The Tasmanian economy has improved in recent years. A lower dollar has underpinned a booming tourism sector and given a boost to the agricultural sector, which competes in the niche high value export markets.

The demand for dwellings has been relatively strong, outstripping new supply. Vacancy rates have decreased from around 5% in the middle of 2012, to just 1.7% in the June 2018 quarter.

Read more about Hobart property prices: download the report.  


With public sector employment accounting for more than 40% of jobs in the Australian Capital Territory, underlying demand in Canberra is strongly related to movements in the level of employment within the Federal government.

Public sector employment began ramping up through 2016/17 after three years of fiscal austerity. Unemployment in the Australian Capital Territory has since tightened, falling to 3.5% at June 2018, the lowest of all Australian states or territories. This has brought with it stronger net interstate migration inflows. Net overseas migration has also improved, being driven by increased numbers of international students.

Escalating new dwelling completions first tipped the Canberra market into oversupply in 2012/13. However, a strengthening in underlying demand saw the market move back towards balance in 2018. Vacancy rates in Canberra were a tight 0.8% at June 2018.

The increase in supply of dwellings has been solely concentrated in the unit sector. As a reslt, there exists a dichotomy between the unit and detached housing market. While unit completions increased, completions of detached houses have dramatically fallen from 1,839 dwellings in 2012/13, to an estimated 900 dwellings in 2017/18.

After average growth of 8.0% per annum over the previous two years, Canberra’s median house price increased by just 0.7% in 2017/18, to $675,000. A factor is likely to be an oversupply in the unit market, with many prospective home buyers either opting to remain as tenants given more attractive rents on offer, or alternately buying a more affordable unit instead of a house. Some housing demand may also have shifted out of Canberra and into neighbouring centres across the border into New South Wales, such as Queanbeyan, as the result of the NSW First Home Owners stamp duty exemption and more affordable house prices.

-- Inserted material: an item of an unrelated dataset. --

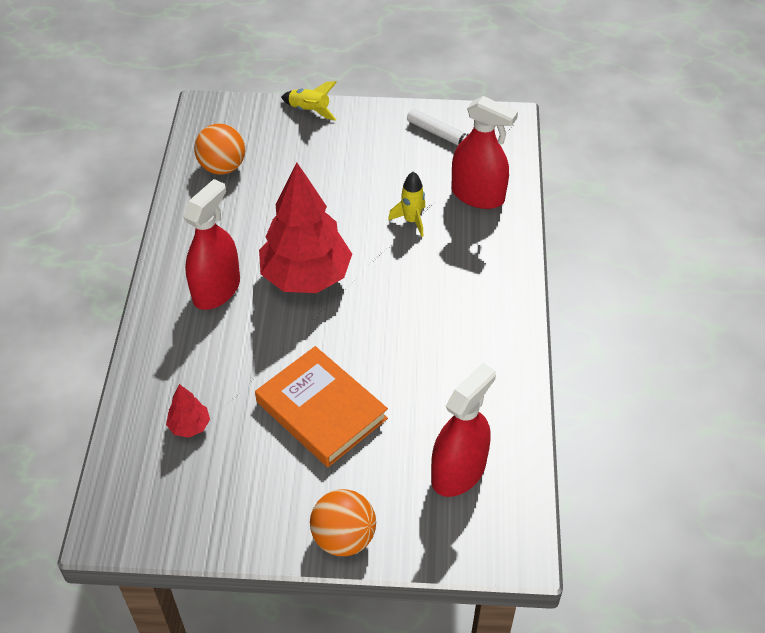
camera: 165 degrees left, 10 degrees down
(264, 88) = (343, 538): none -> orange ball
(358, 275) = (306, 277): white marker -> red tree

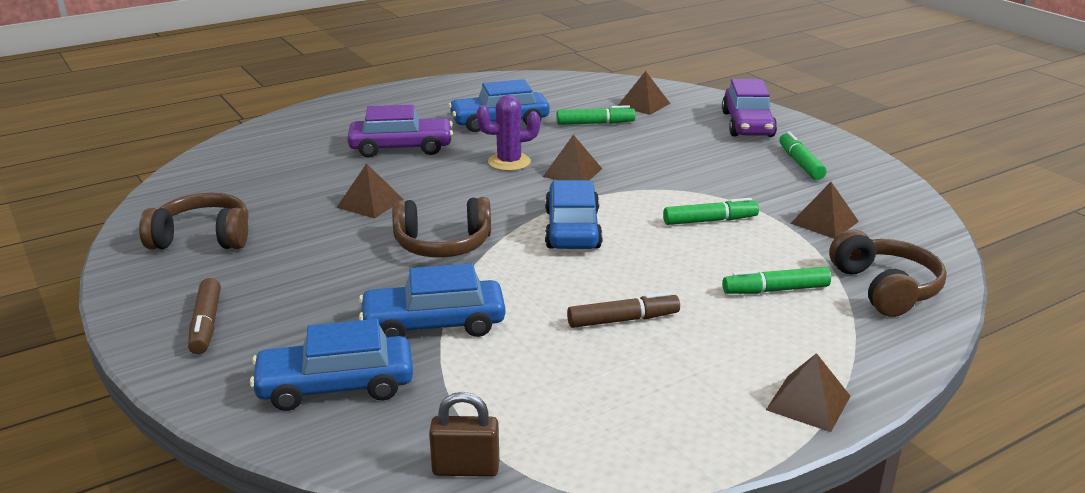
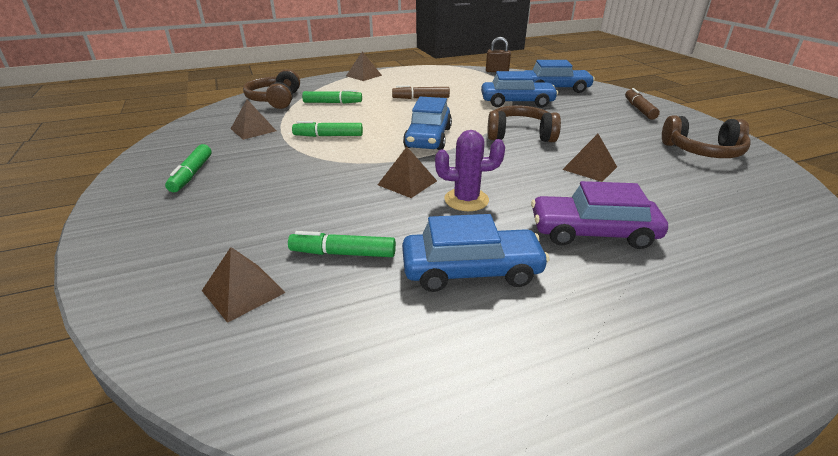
camera: 170 degrees left, 5 degrees up
(747, 124) = (161, 231): purple car -> none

Read more about Canberra property prices: download the report


Darwin’s median house price has often run independently of the prevailing national economic cycle of the time. The small size of the Darwin market makes it more susceptible to local events and the median price can be variable. Darwin typically has a higher and more variable vacancy rate, a product of a large transient working population.

The median Darwin house price declined by 20%, representing a $126,000 price drop, between June 2014 and September 2017. This was also a period in which supply outstripped demand leading to higher vacancy rates and a collapse in investor demand. Prices have continued to decline, decreasing by a further 7.4% over 2017/18 to $500,000. The median house price in Inner Darwin fell 12.5% while the Northern Suburbs and Palmerston saw smaller declines of 6.5% and 7.6% respectively.

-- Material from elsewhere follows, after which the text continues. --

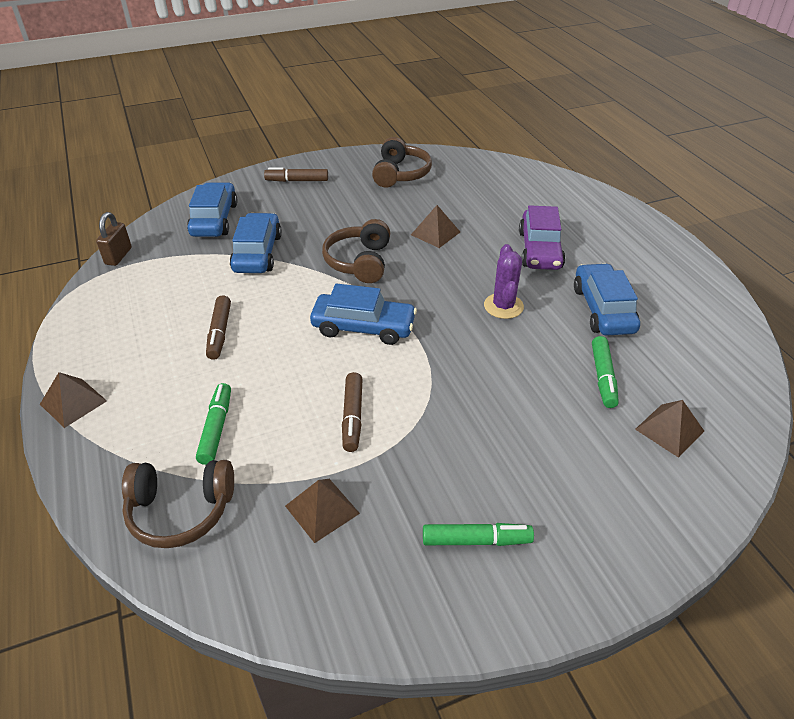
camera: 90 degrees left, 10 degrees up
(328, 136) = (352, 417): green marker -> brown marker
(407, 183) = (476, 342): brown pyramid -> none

Over the past three years investor demand has collapsed due to declines in rents and prices. Tighter lending conditions for investors also likely had a negative impact more recently. Vacancy rates increased significantly making Darwin a less desirable location for investors. The unemployment rate in Darwin is below 4%, but this is due more to rising overseas and interstate departures, rather than a buoyant job market. On the other hand, improved affordability (following the price decreases), coupled with significant first home buyer grants and stamp duty concessions has lured first home buyers back into the market. First home buyer lending has increased significantly, being up by 64% in 2017/18 on levels two years earlier.

The commencement of new projects has plummeted, reflecting deteriorating financial feasibility, as both demand and prices have retreated. The volume of house commencements in Darwin was around 44% lower in 2017/18 than the preceding three years. The decline in new unit projects over this same period was even more apparent, as unit commencements were 75% lower in 2017/18 than in 2014/15.